◆ **WORK INSTRUCTION 1**
In the prison passage, condense the paragraph beginning "‘Come on, Scotty dog,’" into a shorter version that keeps its main facts.
◆ **WORK INSTRUCTION 2**
Using the prison passage, explain in one to three sentences why the narrator wonders how Kola and Chief knew the narrator wasn't a chomo.

There was another dreadful pause, and then the Chief erupted in gales of laughter, joined, to a lesser extent, by Kola. I had no choice but to smile along with them, realising as I did so that this was the second time I’d been smiling on this, the most awful of days.
‘Come on, Scotty dog,’ said Kola as he got down from the bunk and slapped me on the foot. ‘Come and have chow with the Natives.’ I knew I had to be careful about trusting people in this place, and I knew that one of my weaknesses (in this environment, at any rate) was that I tended to trust everyone. But I couldn’t help liking Chief and Kola. I’d always liked the Indians more than the cowboys whenever I used to watch those Saturday afternoon Westerns on BBC2 with my mum when I was a little boy. I would sit at her legs in front of the fire, and she would sometimes aimlessly play with my curls, rolling them between her fingers – one of my fondest memories from childhood. My brothers, Mark and Michael, used to like the cowboys, who invariably won, but my Mum and I supported the Injuns!
Kola and Chief seemed like a couple of decent Injuns to me, I thought, wondering for the first time what they were in for. Wondering, too, why they hadn’t asked me why I was there. How did they know I wasn’t a chomo? ‘What’s the prison etiquette about asking this stuff?’ I wondered, as I started putting away my Correctional Rules for the Big Spring Correctional Facility in my locker.

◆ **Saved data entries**

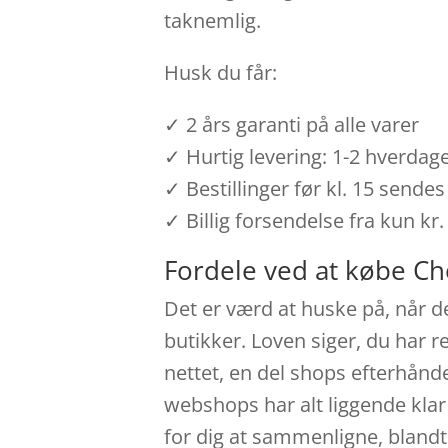
taknemlig.
Husk du får:
✓ 2 års garanti på alle varer
✓ Hurtig levering: 1-2 hverdag
✓ Bestillinger før kl. 15 send
✓ Billig forsendelse fra kun kr.
Fordele ved at købe Ch
Det er værd at huske på, når d
butikker. Loven siger, du har re
nettet, en del shops efterhånd
webshops har alt liggende klar t
for dig at sammenligne, blandt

◆ **REPLY 1**
Kola climbed down from the bunk, slapped the narrator's foot and invited the narrator to come eat with the Natives. The narrator knew to be careful about trusting people there, especially given a tendency to trust everyone, but couldn't help liking Chief and Kola. As a little boy, the narrator had always preferred the Indians to the cowboys while watching Saturday afternoon Westerns on BBC2, sitting by the fire as Mum played with the narrator's curls, one of the narrator's fondest childhood memories. The narrator's brothers, Mark and Michael, liked the cowboys, who nearly always won, while the narrator and Mum supported the Indians.

◆ **REPLY 2**
The narrator wonders this because Kola and Chief hadn't asked why the narrator was there. Without asking, they had no way of knowing what the narrator was in for.